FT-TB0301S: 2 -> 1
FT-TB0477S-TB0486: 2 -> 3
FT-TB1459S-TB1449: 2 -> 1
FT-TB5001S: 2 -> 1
====
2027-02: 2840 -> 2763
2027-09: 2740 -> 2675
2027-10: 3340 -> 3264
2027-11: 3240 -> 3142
====
■ Problem to work on: Lines to set down from above: the line with "FT-TB0301S: 2 -> 1", the line with "FT-TB5001S: 2 -> 1", and every line between, each exactly as written.

■ Finished exercise:
FT-TB0301S: 2 -> 1
FT-TB0477S-TB0486: 2 -> 3
FT-TB1459S-TB1449: 2 -> 1
FT-TB5001S: 2 -> 1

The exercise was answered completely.